Lately, I've been working with Epson scanners, the 4990 and, more recently, the V750 Pro. Both scanners offer a very good option for photographers who want to digitize their favorite images. The resulting scans are good enough for most publishing uses and for prints as large as 20x30. The flatbed scanner allows me to scan all the formats I've used over the years—4x5, 6x7 and 35mm.

But many photographers don't have time to scan their images and to photograph, too. West Coast Imaging (www.westcoastimaging.com) offers a service for making high-quality scans on a Creo flatbed scanner, designed for building a stock library at a reasonable price. I've used the service with excellent results.

The business/stock-management software I've used for about 15 years are InView and StockView by HindSight (www.hindsightltd.com). An add-on piece of its software, searchLynx (www.hindsightltd.com/searchLynx/slynx5.html), takes the existing images in my stock database and creates a searchable online stock site. Photographers Tom Mangelsen and David Doubilet use this software.

All I have to do is add JPEGs to the database, which is why I have so much scanning to do. Then comes captioning and keywording before the images can be available online.
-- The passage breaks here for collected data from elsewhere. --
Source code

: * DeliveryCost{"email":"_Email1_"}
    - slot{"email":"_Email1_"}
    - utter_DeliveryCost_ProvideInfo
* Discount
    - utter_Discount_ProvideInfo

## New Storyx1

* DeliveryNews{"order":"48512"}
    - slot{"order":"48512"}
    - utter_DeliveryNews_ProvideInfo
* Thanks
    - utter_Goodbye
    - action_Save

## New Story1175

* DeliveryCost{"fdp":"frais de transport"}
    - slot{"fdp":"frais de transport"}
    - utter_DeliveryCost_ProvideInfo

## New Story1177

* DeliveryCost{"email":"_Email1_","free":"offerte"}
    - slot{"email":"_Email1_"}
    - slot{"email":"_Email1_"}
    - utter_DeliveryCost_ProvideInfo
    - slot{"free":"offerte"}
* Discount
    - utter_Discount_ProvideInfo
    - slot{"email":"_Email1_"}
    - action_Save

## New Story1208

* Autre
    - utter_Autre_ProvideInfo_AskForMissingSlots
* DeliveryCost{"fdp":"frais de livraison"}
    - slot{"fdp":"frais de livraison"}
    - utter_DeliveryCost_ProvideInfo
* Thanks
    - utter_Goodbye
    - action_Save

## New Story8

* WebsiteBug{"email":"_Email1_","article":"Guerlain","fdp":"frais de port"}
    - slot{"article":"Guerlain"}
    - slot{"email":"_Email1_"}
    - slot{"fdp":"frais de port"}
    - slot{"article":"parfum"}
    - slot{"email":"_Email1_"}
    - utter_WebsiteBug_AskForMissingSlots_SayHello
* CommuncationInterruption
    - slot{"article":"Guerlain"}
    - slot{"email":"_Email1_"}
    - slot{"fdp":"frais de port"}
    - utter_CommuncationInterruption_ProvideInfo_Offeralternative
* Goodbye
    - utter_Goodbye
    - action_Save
Also, the StockView software automates the installation of my digital files by taking the selected images into my database, which in turn can be uploaded to the stock site.

The most exciting aspect of scanning, however, has been rediscovering past work that has been hiding away in the filing cabinet. I came across this panoramic image the other day and scanned the film to show a client. In the process, I easily installed the JPEG into the image's record in my database. And, since I had it available, I sent it to another client today.

If you're not involved with stock, these trends may not matter much to you. But if you'd like to market your work, start to scan, caption and keyword your images. Who knows what jewels you'll find hidden in your files! For those using digital capture, develop a workflow that includes organizing your files with captions and keywords as you add new work. That way, you'll be prepared to submit to stock agencies or launch your own stock site. Or else you'll be left behind!

 

William Neill is a renowned nature and landscape photographer and a recipient of the Sierra Club's Ansel Adams Award for conservation photography. Neill's award-winning photography has been widely published in books, magazines, calendars and posters, and his limited-edition prints have been collected and exhibited in museums and galleries nationally, including the Museum of Fine Art Boston, Santa Barbara Museum of Art, The Vernon Collection and The Polaroid Collection. Neill's published credits include National Geographic, Smithsonian, Natural History, National Wildlife, Conde Nast Traveler, Gentlemen's Quarterly, Travel and Leisure, Wilderness, Sunset, Sierra and Outside magazines. He is also regular contributor to Outdoor Photographer with his column “On Landscape”.